Banking/Finance: ATMs and online banking have taken a toll on the financial workforce as teller and banking assistant jobs dwindle. Withdrawing and depositing no longer requires human interaction and mobile applications are now available so you can even scan your paycheck into your account on the fly (assuming you still get a paper check). Stock markets have seen a decrease in traders due to the speed with which computers can conduct transactions and, in some cases, intelligently manage your finances.
Sales/Retail: Want to buy car insurance? A Caribbean cruise? A mortgage? It’s only a few clicks away. Need a computer? A gift? A tennis racket? Click. No need to even leave the house. As brick and mortar stores continue to virtually expand, traditional sales jobs have declined. This eliminates the haggling and pressure of face-to-face negotiations (though annoying spam emails are a risk).
Agricultural Jobs: Agricultural productivity has been increasing for a while even as employment in the sector has decreased, and with the advent of smart gardeners and automated, self-guided farm machinery, jobs in this sector might be reduced to office managers and field technicians rather than actual labourers. Computers will plant, nurture, and harvest crops with efficiencies such as treating individual plants for insects or disease rather than treating the whole field.
Transportation: Google’s smart car and other computerized transportation systems could signal the demise of jobs such as taxi drivers and bus drivers. Some vehicles can already parallel park themselves. Automated mass-transit lines have already put some in this segment out of work. Even airline pilots and air traffic controllers could see drastic reductions as computerized navigation systems become more sophisticated and take over traditional human tasks such as guiding trans- Atlantic 747 crossings. Auto-pilot could take on a whole new definition.
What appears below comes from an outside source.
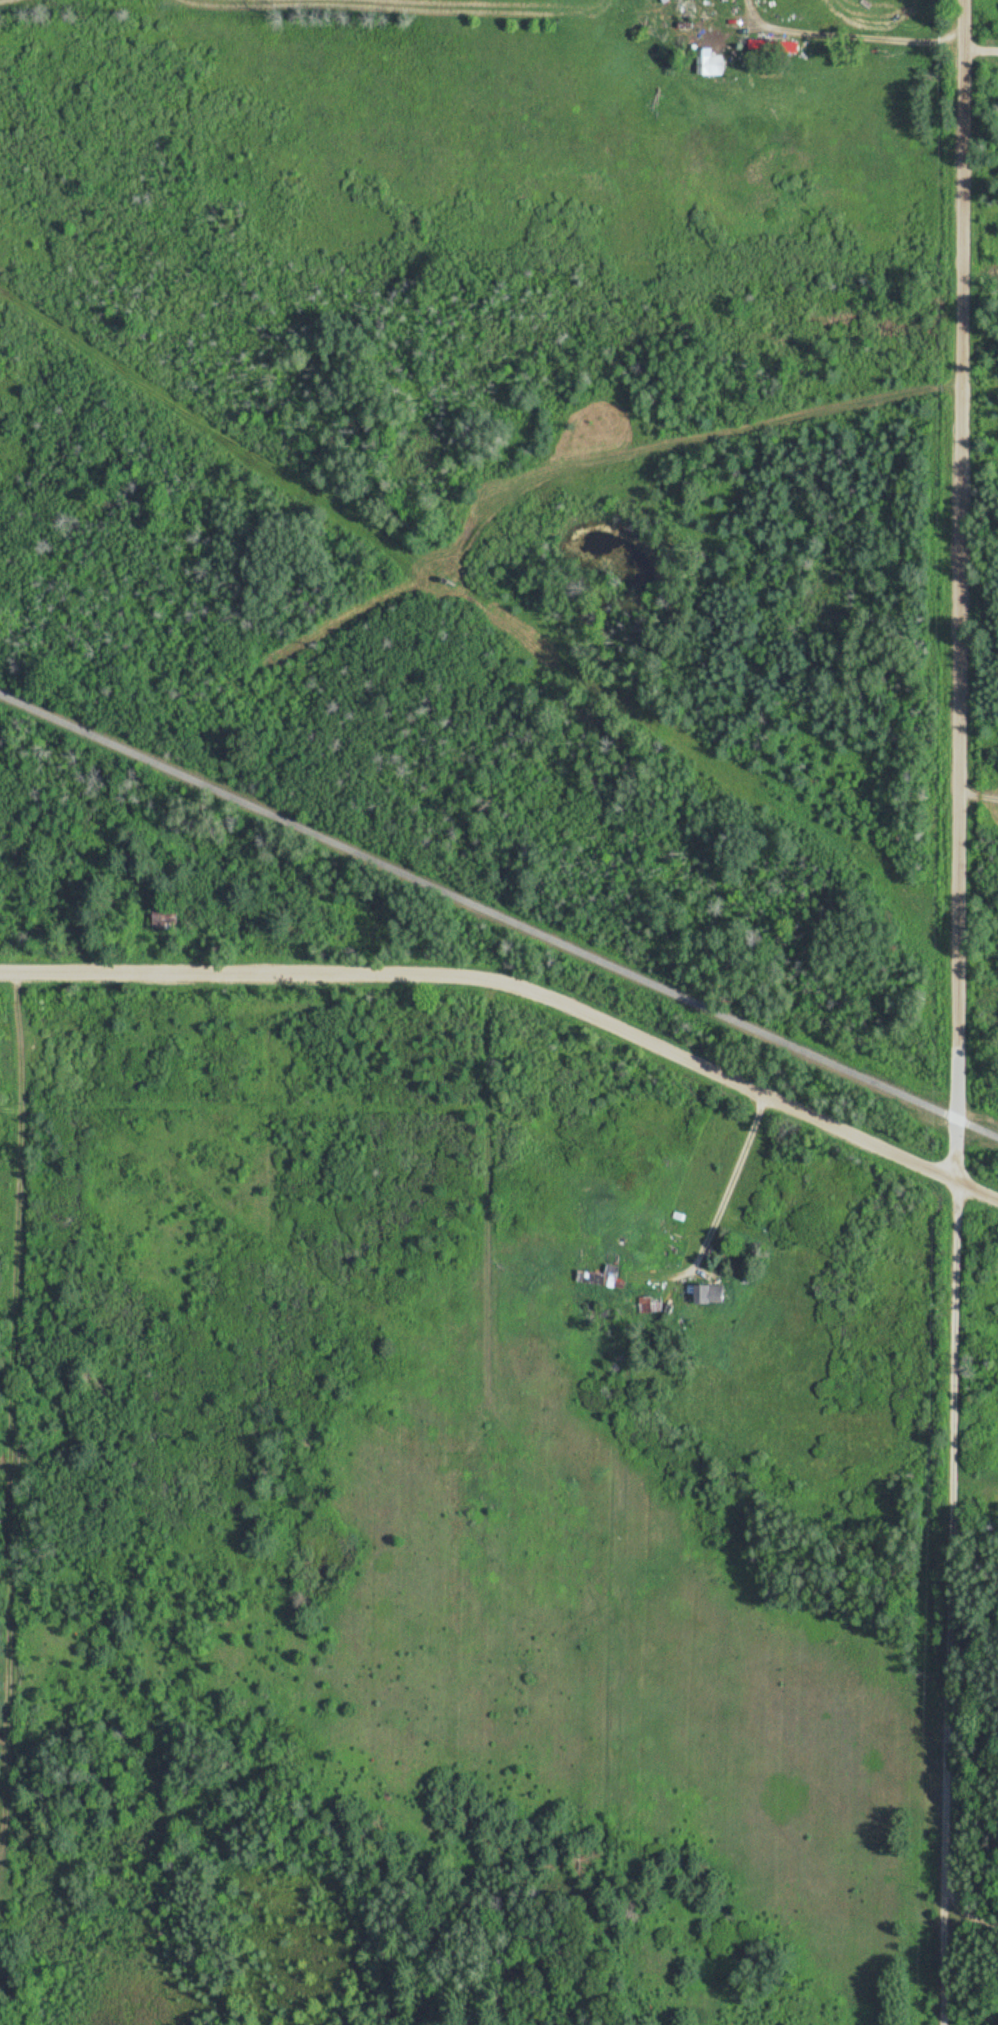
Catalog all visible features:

Health Care: Robotic-assisted surgery empties out the operating room staff in favor of a single surgeon that remotely controls multiple robotic arms which can perform precise incisions and delicate surgical procedures while reducing the time spent in the operating room. Going in for a “tune-up” at a medical kiosk rather than seeing your doctor at the clinic may not be far behind.
Arts/Entertainment: While people may not yet be lining up for tickets to see robots dance and perform, (actually, they’ve been doing that at Disney parks for years) computer advancements in robotics have made even “creative” jobs fall prey to the electronic revolution. Computerized sampling has already redefined the term “studio musician” and helped score many a movie soundtrack replacing jobs usually reserved for humans. Robot bands have already formed. Actors are being digitized and can be cast in commercials even from the grave. ‘Shakespeare in the Park’ performances could get very interesting in the near future.
Service: Customer service jobs have already been hit hard by computer encroachment and computerized robotics should continue their march through this job segment. You’re probably already booking your hotel room online. How long until hotels deploy kiosks in the lobby where you check-in, pay, and have your magnetic key card dispensed? Everything from custodial maintenance to stocking the shelves at the supermarket will all soon be ripe for the next wave of the computer-controlled workforce to pluck from the human job tree. In fact, a restaurant in China recently unveiled a completely robotic service staff and robotics researchers have already designed a robot to correctly identify your preferred beer and deliver the frosty beverage to you with the top off!
Whether or not human jobs simply migrate to developing positions or will be replaced altogether is still a matter of debate. But some positions and industries are already feeling the computer invasion and the door is opening for the march to continue on to widening applications.